В конце 1912 г. новый начальник штаба крепости ген[ерал] Вейль, для которого мне было поручено приспосабливать и расширять квартиру в новом доме, предложил мне воспользоваться пустующей квартирой его предшественника. Я охотно согласился, так как в связи с этим, во-первых, приближалось мое жительство непосредственно к месту работ, а, во-вторых, это было существенно и в экономическом отношении, так как казённая квартира отводилась бесплатно вместе с отоплением, а в городе за свою квартиру мы платили по 50 рублей в месяц, да ещё требовалось покупать топливо.

Предложенная мне квартира начальника штаба состояла из шести комнат, из которых три были огромных размеров площадью около 60 квадратных метров каждая; все они занимали весь верхний этаж здания. Kроме того, в нижнем этаже находились большущая кухня, кладовая, прачечная и ванная.

Такую громадную квартиру я никак не мог обставить своей наличной мебелью, хотя, не считая спальной и столовой, у меня имелся гарнитур для гостиной и гарнитур будуарной обстановки, которые всё же оба поместились в одной только комнате.
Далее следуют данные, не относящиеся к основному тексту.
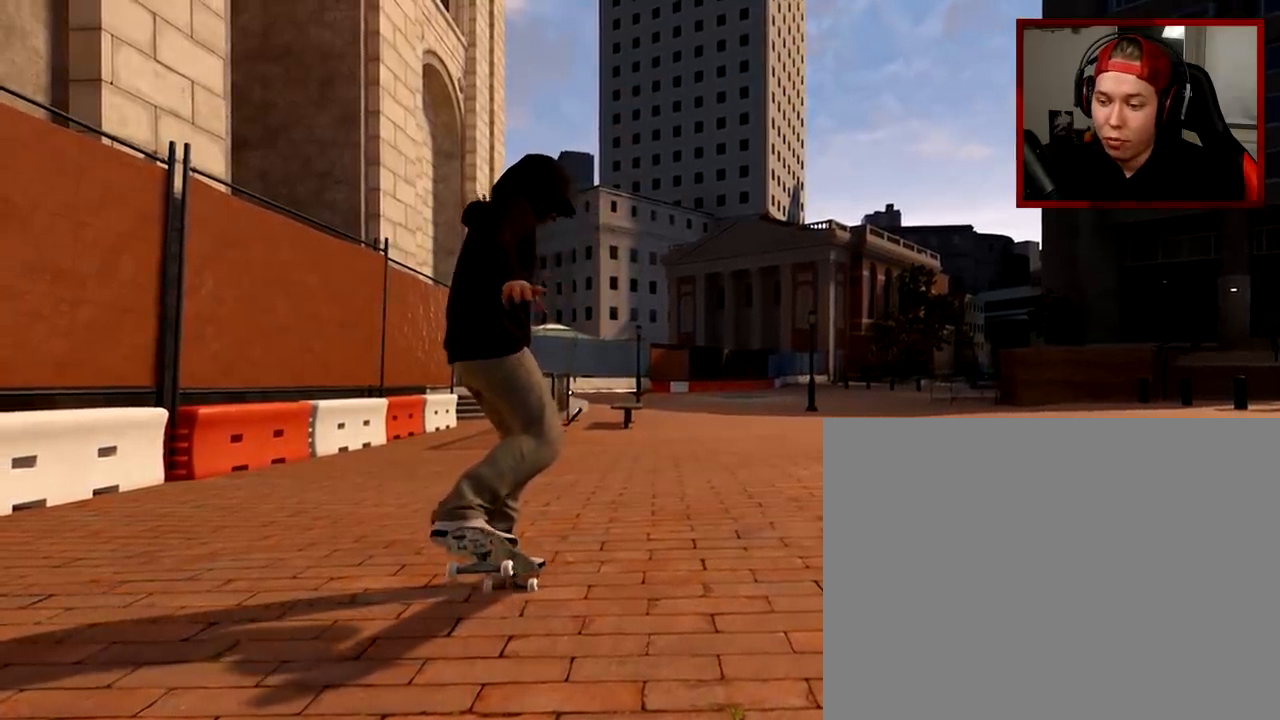
{"buttons": [], "left_stick": "up", "right_stick": "center", "events": []}
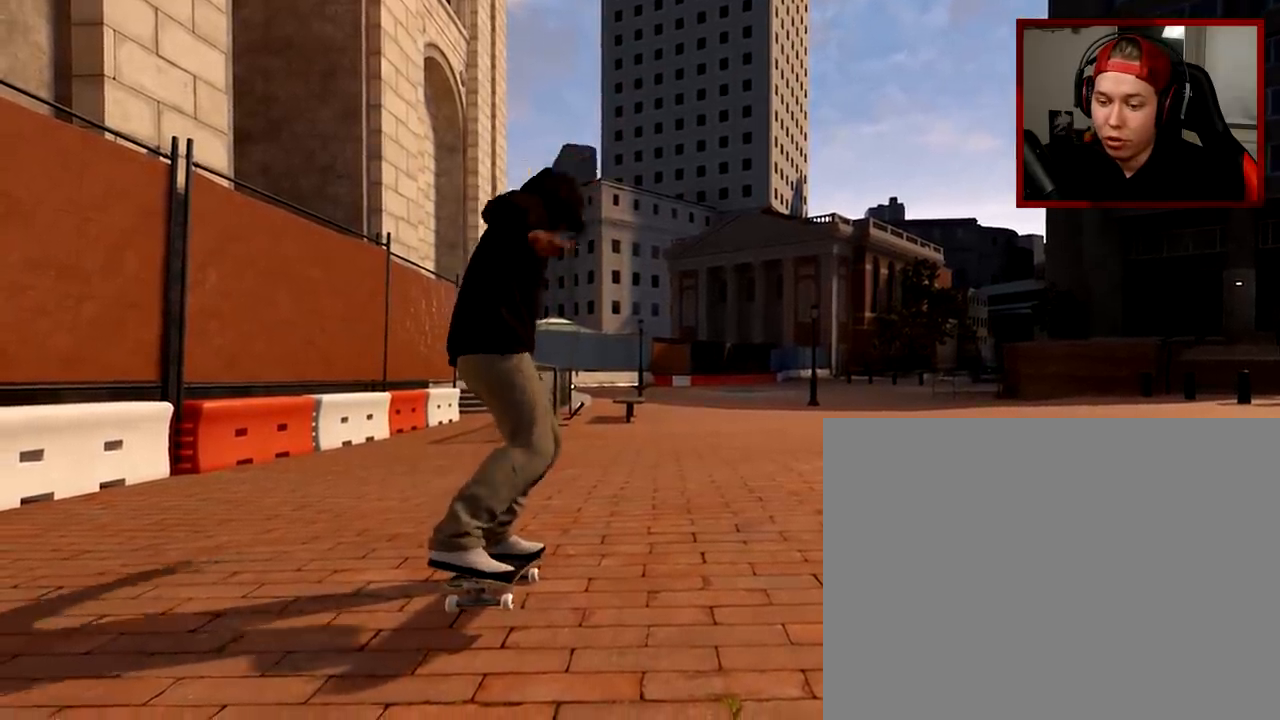
{"buttons": [], "left_stick": "up", "right_stick": "center", "events": []}
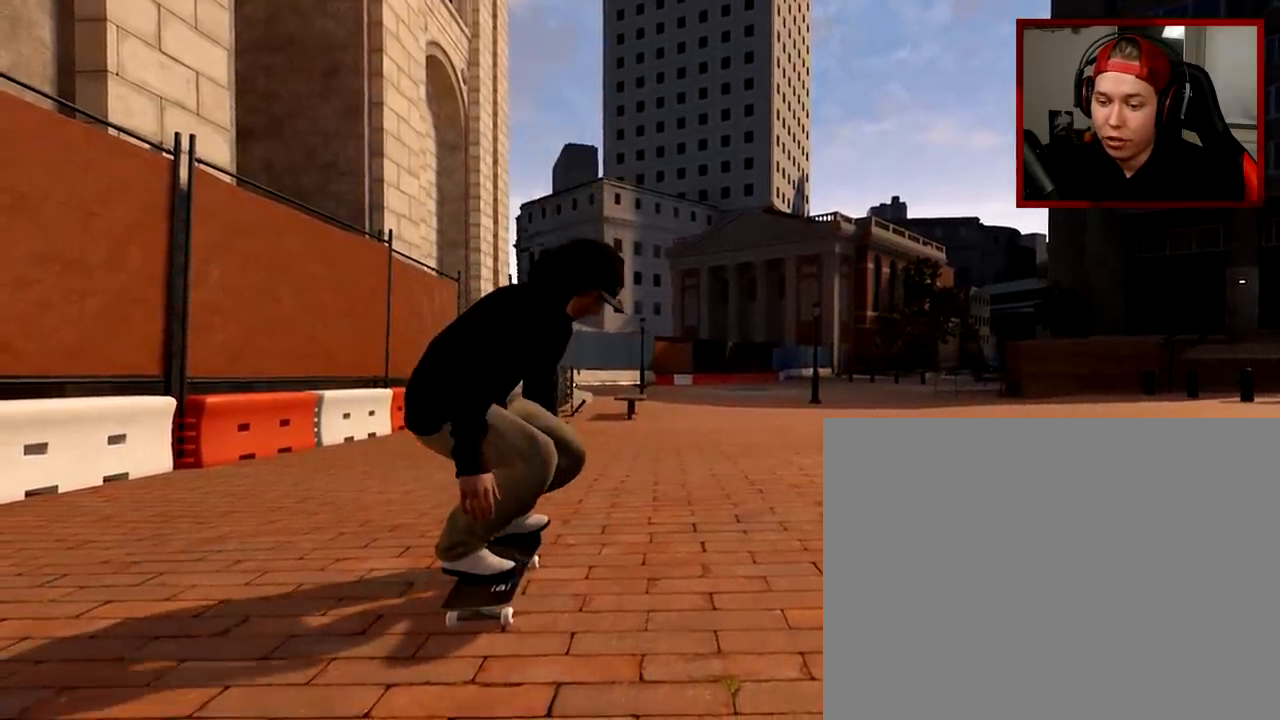
{"buttons": [], "left_stick": "up", "right_stick": "center", "events": []}
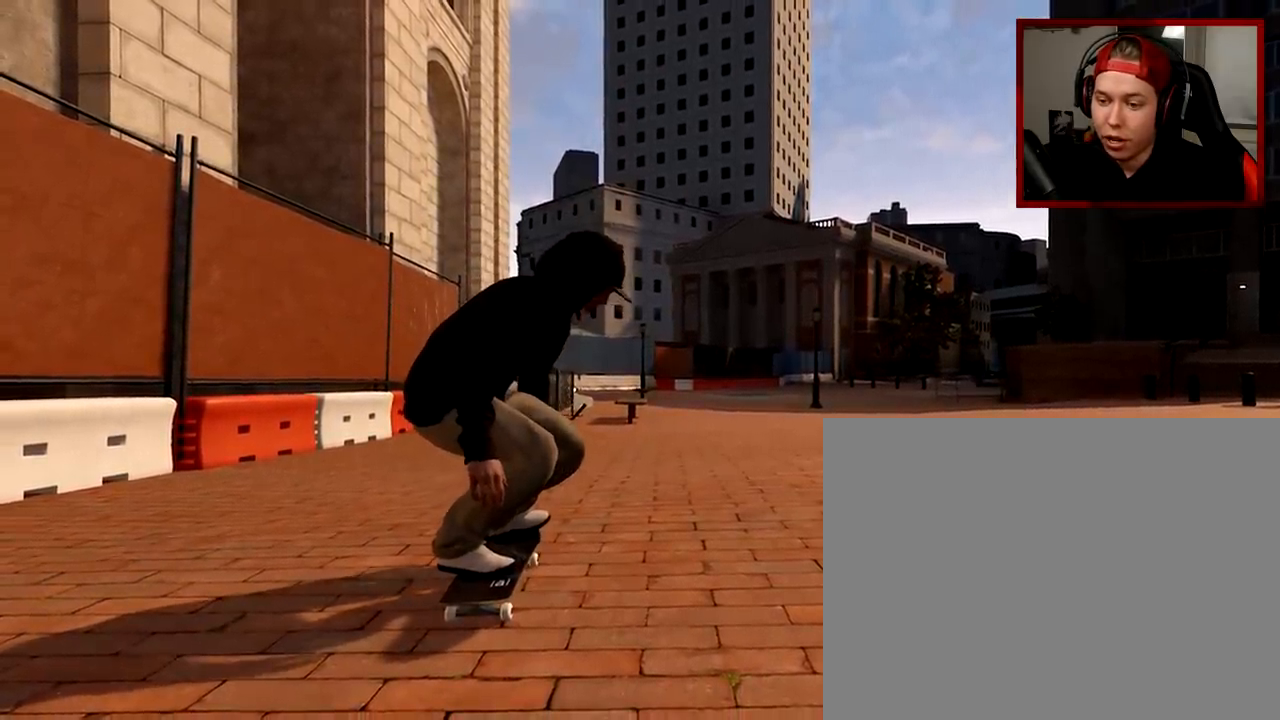
{"buttons": [], "left_stick": "center", "right_stick": "center", "events": [[33, "left_stick", "center"]]}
Две комнаты остались совсем пустыми; в одной из них временно жил живой заяц, подаренный мне десятником, которому он попал прямо в расставленные руки, а в другой комнате я обучал жену езде на велосипеде, да упражнялся в игре ракеткой и мячом. Отсюда можно более или менее представить себе размеры покоев.

Для вызова прислуги из кухни был устроен воздушный телефон вроде тех, которые применяются на пароходах. Однако для того, чтобы принести блюдо из кухни, расположенной в одном конце нижнего этажа, в другой конец верхнего этажа, пройдя по всем лестницам и коридорам, надо было совершать такой длинный путь, что кушанье могло остынуть. Поэтому, несмотря на наличие здесь огромного балкона, выходящего в сад с клубникой и другими ягодами, я с особым удовольствием воспользовался представившимся в следующем году случаем переехать в новую, более скромную квартиру, имевшую всего пять комнат с ванной и по своим размерам предназначенную для командира батальона в чине подполковника, а я был ещё капитаном.

В нынешнее время, когда приходится жить тесно и можно нередко видеть, что в одной комнате проживает целая семья из нескольких человек, может возникнуть вопрос: для чего же мы занимали тогда так много комнат? А расчёт был простой: одна комната служила кабинетом для работы и приёма посетителей, так как инженеры должны были заниматься и на дому; другая комната служила для приёма гостей (она при нужде могла объединяться с кабинетом), третья — для приёма пищи — столовая, четвёртая — спальная {45}, пятая — детская — для детей с нянькой, чтобы они не мешали отдыху родителей и, кстати, сами не заражались дурными примерами взрослых. Однако иногда нам казалась, что и пяти комнат недостаточно. Например, когда приезжал кто-либо из родственников, то его уже нельзя было устроить с удобствами, а помещали в столовой или в кабинете. Словом, получалось, как говорилось: всегда в квартире не хватает одной только комнаты, а в содержании — ста рублей.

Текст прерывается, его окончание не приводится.